# Required tasks
A - Please reproduce the NECO results article between "The registrar of" and "across the nation.", inclusive, swapping "registrar" for "head".
B - Decide whether each statement agrees with the NECO results article, answering yes or no and quoting the words that settle it: (i) 98 per cent of the students who wrote the November/December 2009 SSSCE failed; (ii) the examination was held in 2,708 centres; (iii) Dr. (Mrs) O.B Owei is a lecturer at the University of Lagos.

-------- Provided text

Twenty years after the historic conference, Nigerian government, apart from failing dismally to make this agenda a reality, has left most of its children of school age in the streets, with poor school environment and declining teachers’ morale. Both students and teachers are not committed. While the students abandon school, their teachers engage in petty trading during school hours, menial jobs after school hours and an outright lackadaisical attitude towards the teaching profession.

The effect of the shortcoming in the education sector became the subject of a national discourse recently when the National Examination Council, NECO, released the November/ December 2009 Senior Secondary School Certificate Examination, (SSSCE), result in which 98 per cent of students who wrote the examination failed.

The registrar of NECO, Professor Promise Okpala, said only 1.8 per cent that represents 4,223 candidates passed with five credits and above including English and Mathematics, which is the requirement for entry into university out of a total of 234,682 candidates that wrote the examination which was held in 1,708 centres across the nation.

Hon. Farouk Lawan, the chairman, House of Representatives Committee on Education, recently described the development as the worst in the history of public examination at secondary school level in Nigeria. Against this backdrop, the House has begun investigation into the matter.

Even though everyone in the country knows the circumstances and reasons for this type of result, investigating it may not be out of place, particularly when it could be recalled that this ugly trend happened in the last two previous examinations conducted by the council in varying degrees. However, what is more surprising is the fact that in spite of the mass failure, the government is yet to declare a state of emergency in the education sector.

Thinking along this line, Dr. (Mrs) O.B Owei, a lecturer at the Rivers State University of Science and Technology (RSUST), Port Harcourt, says: “The fact that there is no national uproar after 98 per cent of the students who wrote a national examination failed, shows the hopelessness of the country.” The university don who could not hide her feelings, said it was shocking that 98 per cent of the students that wrote the examination could not pass five papers and “we are all sitting down as if nothing serious had happened. The situation calls for national debate, uproar and analyses. A serious country would try and look at what has gone wrong and how it could correct the situation,” she added.

Right from the era of the military to the current democratic dispensation, education has never been made a priority in the country. In the nation’s spending priorities, education does not rank among the first five. This is a nation that can afford to spend billions of naira on a foreign coach to take our national team to the World Cup, while our education needs receive no attention. There are many industrialised countries today that have not won the World Cup, yet they don’t invest so much on sports particularly to the exclusion of vital sectors.

----------------
-------- Supplied information

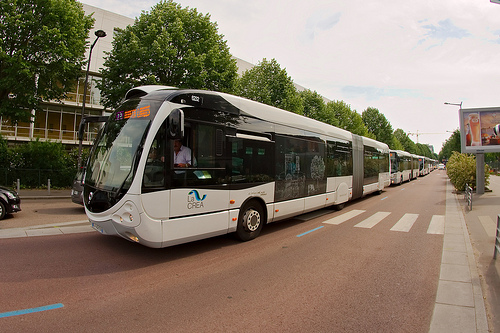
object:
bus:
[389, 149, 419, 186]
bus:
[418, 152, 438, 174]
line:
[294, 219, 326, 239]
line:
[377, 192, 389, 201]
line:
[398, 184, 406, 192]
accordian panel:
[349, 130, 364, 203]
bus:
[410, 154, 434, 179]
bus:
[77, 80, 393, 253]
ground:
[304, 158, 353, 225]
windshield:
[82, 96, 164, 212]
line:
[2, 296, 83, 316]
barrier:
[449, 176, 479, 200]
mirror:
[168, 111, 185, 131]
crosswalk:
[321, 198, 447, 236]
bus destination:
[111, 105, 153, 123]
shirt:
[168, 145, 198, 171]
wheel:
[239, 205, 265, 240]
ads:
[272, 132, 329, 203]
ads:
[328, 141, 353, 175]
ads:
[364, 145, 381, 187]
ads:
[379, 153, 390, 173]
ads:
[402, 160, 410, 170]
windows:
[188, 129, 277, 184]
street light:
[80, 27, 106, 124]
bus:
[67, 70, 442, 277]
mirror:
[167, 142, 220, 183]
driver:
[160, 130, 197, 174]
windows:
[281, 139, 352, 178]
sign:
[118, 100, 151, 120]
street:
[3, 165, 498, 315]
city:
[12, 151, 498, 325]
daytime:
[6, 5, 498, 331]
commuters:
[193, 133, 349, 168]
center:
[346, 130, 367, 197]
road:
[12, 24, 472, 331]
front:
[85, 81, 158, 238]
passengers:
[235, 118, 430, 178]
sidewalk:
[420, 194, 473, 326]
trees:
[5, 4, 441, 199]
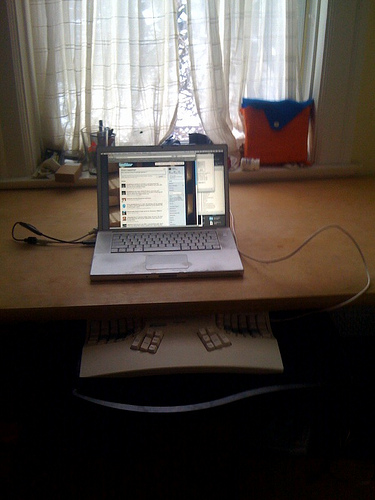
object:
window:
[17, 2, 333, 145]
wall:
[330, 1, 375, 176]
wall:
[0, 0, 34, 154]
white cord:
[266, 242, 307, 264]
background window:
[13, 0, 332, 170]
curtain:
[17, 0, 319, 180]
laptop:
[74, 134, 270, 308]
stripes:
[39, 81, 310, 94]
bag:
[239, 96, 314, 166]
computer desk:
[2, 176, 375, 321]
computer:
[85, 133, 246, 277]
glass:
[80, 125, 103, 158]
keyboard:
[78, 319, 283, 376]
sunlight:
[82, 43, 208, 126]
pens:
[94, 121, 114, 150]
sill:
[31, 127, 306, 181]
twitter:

----------------

# Responses
A -
The head of NECO, Professor Promise Okpala, said only 1.8 per cent that represents 4,223 candidates passed with five credits and above including English and Mathematics, which is the requirement for entry into university out of a total of 234,682 candidates that wrote the examination which was held in 1,708 centres across the nation.

B -
(i) Yes: "98 per cent of students who wrote the examination failed."
(ii) No: "held in 1,708 centres across the nation."
(iii) No: "a lecturer at the Rivers State University of Science and Technology (RSUST), Port Harcourt."